Guru Besar Ilmu Ekonomi Universitas Islam Bandung (Unisba), Prof. Ima Amaliah, menilai langkah pemerintah melalui program swasembada energi sebagai kebijakan strategis yang semestinya sudah menjadi agenda nasional lintas pemerintahan sejak lama.
“Program swasembada energi adalah langkah yang tepat, dan sudah seharusnya menjadi agenda nasional lintas pemerintahan,” ujar Ima
Ia menekankan pentingnya momentum saat ini di tengah tantangan perubahan iklim global dan komitmen Indonesia terhadap Perjanjian Paris untuk mencapai net zero emission pada 2050.

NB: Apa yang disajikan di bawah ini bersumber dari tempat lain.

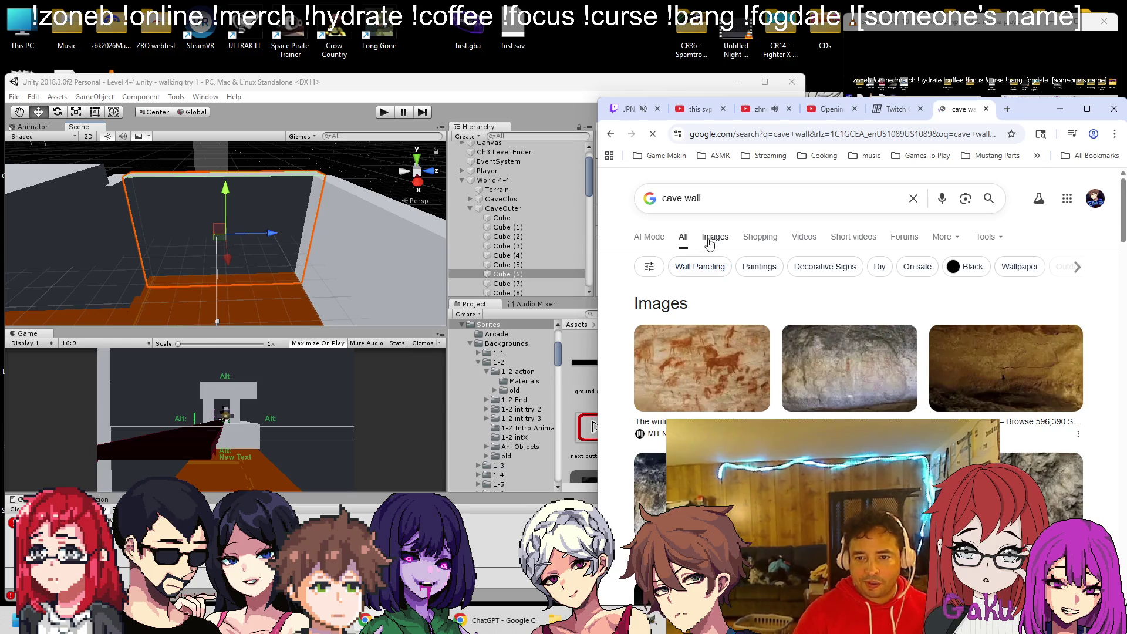
pyautogui.click(715, 237)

“Karena itu, transformasi menuju energi bersih seperti bioetanol merupakan bagian dari kewajiban global,” tambahnya.
Kebijakan penggunaan etanol dalam bahan bakar minyak (BBM), atau E10, yang digagas Menteri ESDM Bahlil Lahadalia juga menuai apresiasi dari berbagai pihak. Prof. Tri Yus Widjajanto dari Institut Teknologi Bandung (ITB) menilai bahwa secara teknis, bahan bakar etanol aman dan efisien.
“Etanol dari tebu, jagung, atau singkong itu tidak hanya ramah lingkungan, tapi juga memperkuat rantai pasok energi domestik,” terang Tri.
Ia menyebut, jika etanol dikelola dengan baik, Indonesia dapat mengurangi ketergantungan terhadap impor BBM yang selama ini mencapai lebih dari 45 persen kebutuhan nasional.
Sementara itu, pengamat kebijakan publik dari Universitas Padjadjaran, Yogi Suprayogi Sugandi, memandang kebijakan sumur minyak rakyat dan pelibatan koperasi lokal sebagai pendekatan yang dapat memperkuat ekonomi daerah.
“Kalau masyarakat lokal bisa bekerja sama dengan organisasi atau koperasi rakyat, itu bisa memperkuat ekonomi daerah,” katanya.
Meski demikian, Yogi mengingatkan pentingnya perlindungan terhadap masyarakat agar tidak menjadi proksi perusahaan besar. Ia juga menekankan pentingnya reformasi tata kelola dan penyederhanaan regulasi agar transisi energi tidak terhambat.
Sebelumnya, Menteri ESDM Bahlil memastikan bahwa pemerintah telah menyetujui mandatori pencampuran etanol 10 persen dalam BBM sebagai langkah konkret mengurangi emisi dan ketergantungan impor.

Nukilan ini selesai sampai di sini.